Like all multi-use contact lenses, scleral lenses should be rubbed clean on removal using a suitable RGP cleaner. Alcohol-based cleaners are useful when oily deposits are a problem while cleaners containing micro-beads (such as B&L Boston cleaner) should be avoided on plasma treated lenses. It is most economical to use standard saline to rinse off lens cleaners. Scleral lenses are more prone to surface wetting problems than other contact lens types and careful selection of the conditioning solution can help prevent and solve such problems. Quattro multipurpose solution, for example, is an excellent product and seems unique in its ability to promote a hydrophilic lens surface. Although scleral lenses can be stored dry, doing so may exacerbate surface wetting problems. A suggested scleral lens care regimen is given in figure 9.
Figure 9: Suggested care regimen to minimise incidence of solution related problems
OCT-assisted scleral contact lens fitting
Anterior segment OCT can be useful when fitting scleral lenses, however, it is far from essential. OCT provides practitioners a novel way of recording aspects of the scleral lens fit and provide reassurance that the fit is optimal.
A simple line scan can be used to record central and limbal clearance and making use of the calliper function means accurate and repeatable measurements of clearance can be made.
Figure 10: A tight scleral landing zone viewed on OCT
Assessment of the scleral landing zone is useful in assessing whether alignment is optimal. A lens that is too tight in the periphery will appear buried in the conjunctiva (figure 10) while a lens that is too flat in the periphery stands proud of the conjunctiva (figure 11). A lens edge 50% below conjunctival surface and 50% above is indicative of good alignment (figure 12). This is sometimes termed the 50:50 rule.
Figure 11: A: a slightly flat scleral landing zone edge viewed on OCT.

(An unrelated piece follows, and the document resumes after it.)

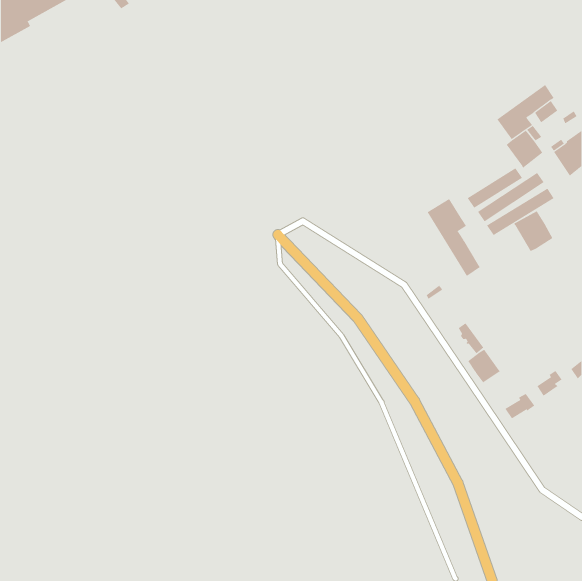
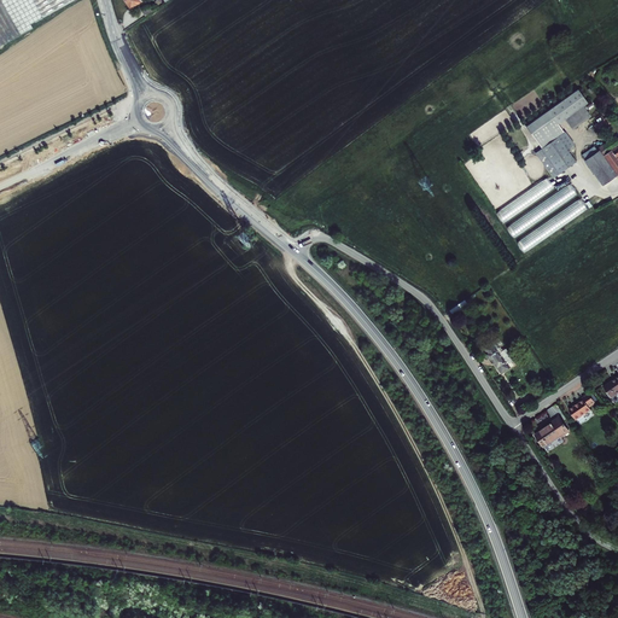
building: [427,198,481,277] -> none
building: [513,211,553,252] -> none
building: [468,349,501,383] -> none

B: a very flat scleral landing zone viewed on OCT
Figure 12: Optimal scleral landing zone alignment viewed with OCT
Conclusion
Fitting scleral lenses is not without its challenges, but it can also be hugely rewarding. Significantly improving someone’s quality of life by giving them a lens that gives them clear, stable vision and all-day ocular comfort not only gives great job satisfaction, but can also be a fantastic practice-builder. Getting started with scleral lenses requires a good fitting set and a lab with readily available technical support, but also a spot of courage and perseverance. You may not feel like you know what you are doing for your first fit, but very quickly you will get to know the ins and outs of fitting these lenses, how to problem solve and how to hone the perfect fit.
Sophie Taylor-West is a CL specialist working in Brighton and Matthew Carter is a specialist optometrist practising at Moorfields Eye Hospital and private practice in Kent.